As I predicted, here I am blogging again right after an exam. Why? Well, this time I honest and truly don’t have anything better to do. Yes, I need to start on my Architecture studying but none of that is avaliable to me right now: oh, shucks.

So Geology was easy but took forever to do. She included a ridiculous number of long-answer questions, so this test took me about 55 minutes rather than my average 45. That’s OK, because after 45 I thought I was done. As I prepared to leave, I accidentally knocked my test off the dinky desk those stingy Clark people bought. I hate the attached-to-chair type of desk; they’re gruelling on one’s back and don’t seem to fit any body type. The exam fluttered to the floor, and as I picked it up I realized that there was a whole back page I had not filled out yet, and those questions were worth the most of the whole exam! Thank God I knocked it off the desk, or I would have done poorly for no good reason. The extra ten minutes were me thankfully writing up the answer to that last question. Whew.

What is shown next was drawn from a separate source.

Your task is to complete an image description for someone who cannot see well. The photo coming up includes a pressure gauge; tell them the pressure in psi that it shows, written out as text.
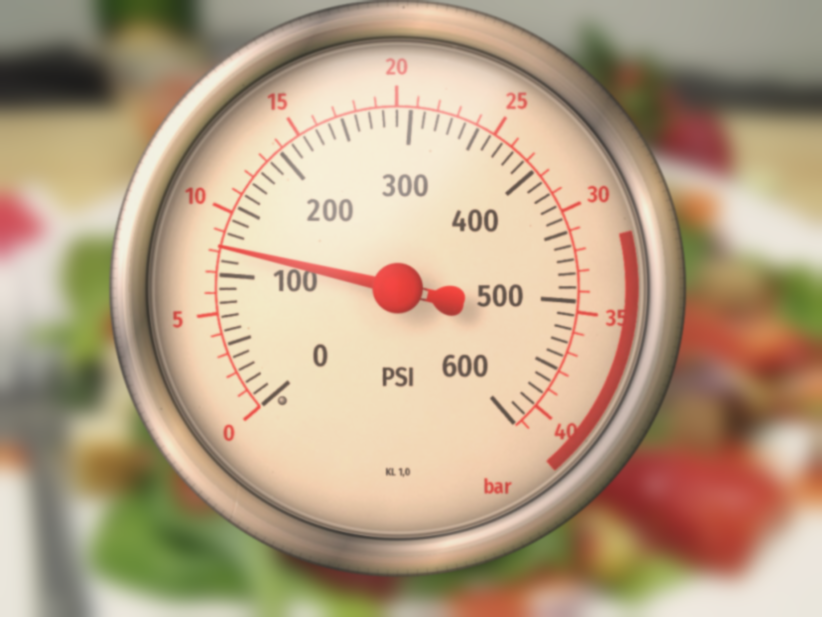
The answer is 120 psi
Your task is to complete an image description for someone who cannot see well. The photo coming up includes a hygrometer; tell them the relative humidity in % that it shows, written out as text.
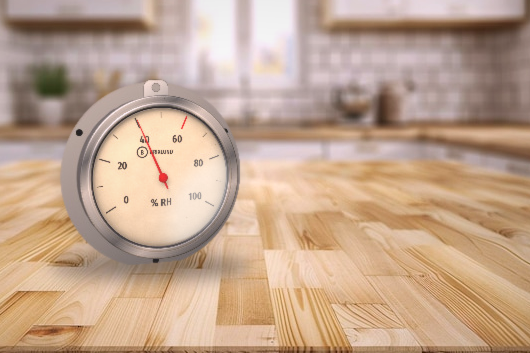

I feel pretty good about my exams this semester; it’s a totally strange feeling, frankly. Last year I always left feeling like “well, whatever happens happens,” but this year is very much a “I did well.” Perhaps it’s because classes are easier, but as I thought about it I think that I have actually put more work into my classes this year: ironic, of course, because these 4 classes have nothing whatsoever to do with my major. It’s the 20/80 thing – “in many situations it’s the first 20 percent of the effort that contributes 80 percent of the benefit.” I put in more effort, so hopefully I’ll get more benefit. I think the additional work doing may be due to my having gotten married for two reasons: first, because despite the fact I’m only 19, getting married requires a lot of maturity. It means that now I am responsible to Ian for my actions; that I have to consider the reprecussions of my choices more fully. No, marriage may not cause the increased maturity, but then again it just might. Second, getting married meant that I moved off campus. Moving off campus removes nearly all the seductions of spending time with friends, checking mail superfluously, and spending hours in the Caf for no adequately explained reason. I spend more time alone, so even if I wasted more time I’d also STILL have more time to devote to work. Plus I’m just not a major time-waster… unless you’re talking about Midtown Madness…

– KF –

Countdown

1 Final Exam

3 Days to Seattle

9 Days to Christmas

3 thoughts on “Oh I’m Pathetic

  1. Its funny that you go from 20/80 then right to the inherient sponsitility of a marriage. My grandmother was married at 17 and I think my grandfather was an incredible influence on her mindset for those 50+ years, and thusly, her entire adult life. There’s no denying it Requires sacrifice, compromise, etc., but not everybody is willing to make that commitment (51% of them don’t) and I know absolutely that you have chosen to, by what you’ve said here.

    This is like the 1000th comment I’ve done here today, I really must not want to study for finals. Wooooo!!!!

  2. Good for you Katie! Congrats on doing well on your finals. It feels really good, huh? And that little desk bump was probably your Christmas present from God this year. Finish strong, and I can’t wait until you and Ian are back in Seattle!